In a Cabinet-level meeting between North and South Korea this week, the first such formal talks in more than two years, the North agreed to send a delegation to the Winter Olympic and Paralympic Games that the South will host in the city of Pyeongchang starting in February. They also agreed to hold talks between defense officials of the two governments. The meeting may have given the impression that tensions between Seoul and Pyongyang are easing, at least temporarily, but no progress was made on the issue of North Korea’s development of nuclear weapons and ballistic missiles — the biggest source of regional tension.

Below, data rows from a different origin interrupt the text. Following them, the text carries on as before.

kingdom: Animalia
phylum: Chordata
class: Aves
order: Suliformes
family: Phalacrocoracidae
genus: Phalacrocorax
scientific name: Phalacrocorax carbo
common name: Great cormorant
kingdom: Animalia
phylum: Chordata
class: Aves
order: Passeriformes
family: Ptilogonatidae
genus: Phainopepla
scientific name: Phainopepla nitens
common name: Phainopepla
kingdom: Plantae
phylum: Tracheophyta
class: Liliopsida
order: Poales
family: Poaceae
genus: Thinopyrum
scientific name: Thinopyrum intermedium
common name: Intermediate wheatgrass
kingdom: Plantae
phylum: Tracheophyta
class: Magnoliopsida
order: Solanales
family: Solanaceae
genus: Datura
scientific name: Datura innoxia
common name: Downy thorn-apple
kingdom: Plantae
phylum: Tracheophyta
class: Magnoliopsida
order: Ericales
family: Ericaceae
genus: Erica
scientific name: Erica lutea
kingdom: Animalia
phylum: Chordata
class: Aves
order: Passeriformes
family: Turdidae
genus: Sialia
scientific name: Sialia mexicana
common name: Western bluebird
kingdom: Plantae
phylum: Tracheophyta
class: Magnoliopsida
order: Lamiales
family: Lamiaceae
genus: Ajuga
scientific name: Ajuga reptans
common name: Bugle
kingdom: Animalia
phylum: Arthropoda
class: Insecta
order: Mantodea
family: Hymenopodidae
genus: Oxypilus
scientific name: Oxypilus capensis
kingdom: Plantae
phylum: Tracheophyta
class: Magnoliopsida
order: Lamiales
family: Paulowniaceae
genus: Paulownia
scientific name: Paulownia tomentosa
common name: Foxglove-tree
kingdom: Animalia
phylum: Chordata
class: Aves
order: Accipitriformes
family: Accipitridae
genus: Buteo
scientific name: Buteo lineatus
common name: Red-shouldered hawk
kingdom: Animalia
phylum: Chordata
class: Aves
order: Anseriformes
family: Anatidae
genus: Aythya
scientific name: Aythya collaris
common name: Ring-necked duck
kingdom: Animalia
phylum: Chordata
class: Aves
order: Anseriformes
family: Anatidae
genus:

Pyongyang is clearly trying to undermine the concerted efforts of the international community to get the regime of Kim Jong Un to give up its nuclear and missile programs through tougher sanctions. The North is hoping to drive a wedge between South Korea, on one hand, and the United States and Japan, on the other, in the tripartite effort to corner Pyongyang into ending its military ambitions and provocations. The three countries need to keep up their close coordination as they deal with North Korea so that the North-South dialogue won’t be used as a cover for Pyongyang to fend off tightening pressure for its denuclearization or to buy time while it upgrades its nuclear arms and missile capabilities.
The proposal for holding Tuesday’s meeting was made by Seoul in response to overtures from Pyongyang. In his New Year’s Day speech, the North’s Kim indicated that he would consider sending a delegation to the Pyeongchang Games, saying his country’s “participation in the Winter Games will be a good opportunity to show the unity of the people.” For Seoul, which wants to host a successful — and safe — Olympics, it was an enticing overture. In 1987, North Korean agents planted and detonated a bomb on a Korean Air jetliner, killing all 115 people on board, in what Seoul determined was a terrorist attack to sabotage the 1988 Seoul Olympics.
Seoul may appear to have gained what it wanted through the meeting. But Pyongyang’s intentions must be scrutinized. Given that the international sanctions have severely restricted the North’s international trade and its means of earning foreign currency, Pyongyang clearly wants to loosen the encircling net against it by improving its relations with Seoul — and possibly to revive the economic cooperation with the South such as relaunching joint operations in the Kaesong industrial park, from which South Korea pulled out in February 2016. The agreement coming out of the meeting called for realizing reconciliation and unity of the Korean people by activating contacts, exchanges and cooperation in various fields — based on which the North may make various demands that the South may find hard to reject outright.
The two sides also agreed to hold further high-level talks. By keeping up the dialogue with Seoul, Pyongyang can use the talks as a shield against military pressure from the U.S.
In telephone talks with South Korean President Moon Jae-in, U.S. President Donald Trump reportedly said the U.S. will not take military action against North Korea while the inter-Korean dialogue is continuing. They are also said to have concurred that the North-South talks could eventually lead to a dialogue between Washington and Pyongyang.
South Korea should remember that the international community has been upgrading sanctions against North Korea to get Kim’s regime to abandon its nuclear and missile programs. The resumed dialogue between the two Koreas must be pursued in ways that will lead to denuclearization of the North. It is all the more necessary for Seoul to tune its policies closely with Washington and Tokyo so as not to leave room for Pyongyang to use the dialogue to its sole advantage.
The U.S. and South Korea have postponed large-scale joint military drills — originally scheduled to start in late February — until after the Pyeongchang Games, which will wrap up on March 18. North Korea must not be allowed to use this “Olympic truce” to further develop its weapons capabilities.
In his New Year’s address, Kim said his regime will focus on “mass producing nuclear warheads and ballistic missiles for operational deployment” in the coming year and that “the United States is within range of our nuclear weapons, and a nuclear button is always on my desk.” Though it is believed the North has not yet acquired the technology to guide missiles after re-entry into the Earth’s atmosphere, time may be running short for all parties to devise an effective strategy that will lead to the denuclearization of North Korea.